1. Type de carte son électronique traditionnelle en caoutchouc
Qu'il s'agisse de fûts ou de cymbales, ils sont fabriqués du même matériau ; seule leur apparence peut différer. La table d'harmonie est toujours en caoutchouc. Parmi les marques courantes, on trouve : YAMAHA, ROLAND, SIMMONS, PEARL, etc.

2. Type de capteur externe
Les batteries jazz traditionnelles sont généralement équipées d'un capteur – un « ticker » – fixé sur le bord du fût. Ce « ticker » est un petit dispositif indépendant, non intégré à la peau, et similaire à un microphone. Ce système préserve le son original de la batterie tout en permettant au « ticker » de capter d'autres sons, créant ainsi un effet de double déclenchement. La marque DDRUM en est un exemple. Ces dernières années, DDRUM a également investi massivement dans le développement de son modèle Type 4, afin de concurrencer Roland.
3. Type tout-en-un
Ce sont des modèles tout-en-un multifonctionnels, semblables à des chaînes hi-fi de chevet, avec des peaux de batterie intégrées et une source sonore. L'ensemble, généralement de la taille d'un oreiller, offre une installation simple : il suffit de le brancher et de commencer à jouer. Ses avantages incluent l'absence de câblage en cascade, la portabilité, la connexion directe aux enceintes et un encombrement minimal lorsqu'il est placé à côté d'une batterie jazz traditionnelle. Ils sont généralement équipés de 4 à 8 peaux, et de nombreuses marques et modèles sont disponibles. Le modèle 8 tambours de ROLAND (série SPD) est considéré comme l'un des plus vendus de tous les temps. Son principal défaut réside dans la sensibilité tactile parfois imprécise des déclencheurs et dans le manque de finesse de la distinction entre les frappes légères et lourdes.
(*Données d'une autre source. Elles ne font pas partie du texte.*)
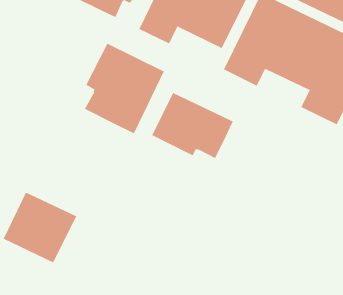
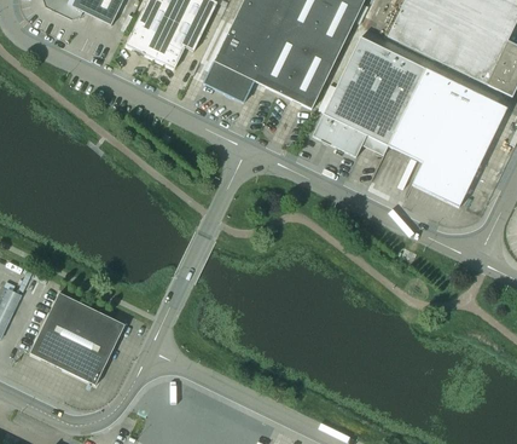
building: [84,43,164,134] -> none
building: [152,92,234,159] -> none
4. Simulation de peau de tambour et type multi-capteurs
La simulation de peaux de batterie (également appelée peau mesh) est actuellement le nouveau terrain de jeu de la haute technologie. Les peaux mesh combinent les textures des peaux de batterie traditionnelles et des capteurs. Le volume sonore produit par une peau mesh est non seulement inférieur à celui d'une peau en caoutchouc classique, mais les batteurs peuvent également en ajuster la tension à leur convenance. Ce système peut même détecter les subtilités des textures des balais et des enrouleurs de batterie artisanaux, et grâce à l'intégration de plusieurs capteurs dans un seul panneau, il peut également recréer l'effet d'une caisse claire. Le produit phare actuel est la série V-DRUM de ROLAND, un produit haut de gamme. Les batteries électroniques sont légères, compactes et faciles à monter et à démonter, ce qui les rend pratiques à transporter et rapides à installer. De nouveaux capteurs peuvent également être conçus et développés selon les besoins du batteur, ou une batterie acoustique peut être convertie en batterie électronique.
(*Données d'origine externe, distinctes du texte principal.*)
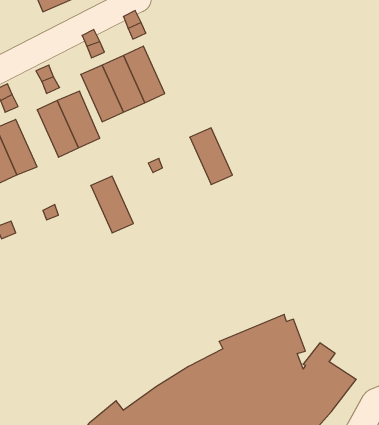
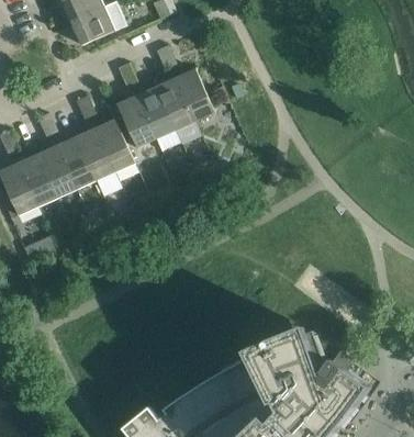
building: [190,128,232,185] -> [174,69,213,122]
building: [91,176,133,233] -> [55,137,94,190]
Outre la série V-Drum de Roland, le marché international propose également des batteries électroniques haut de gamme permettant aux batteurs de changer librement de peau. Qu'il s'agisse de peaux en caoutchouc, en mesh ou de peaux de batterie traditionnelles, pourvu que leur diamètre soit compatible, le batteur peut les fixer sur la batterie électronique et bénéficier d'une double détection (peau et cadre). Parmi ces modèles, on peut citer la Drumit 5, sortie en 2009 par la société suédoise 2Box, et l'ePro Live, sortie en 2011 par Pearl.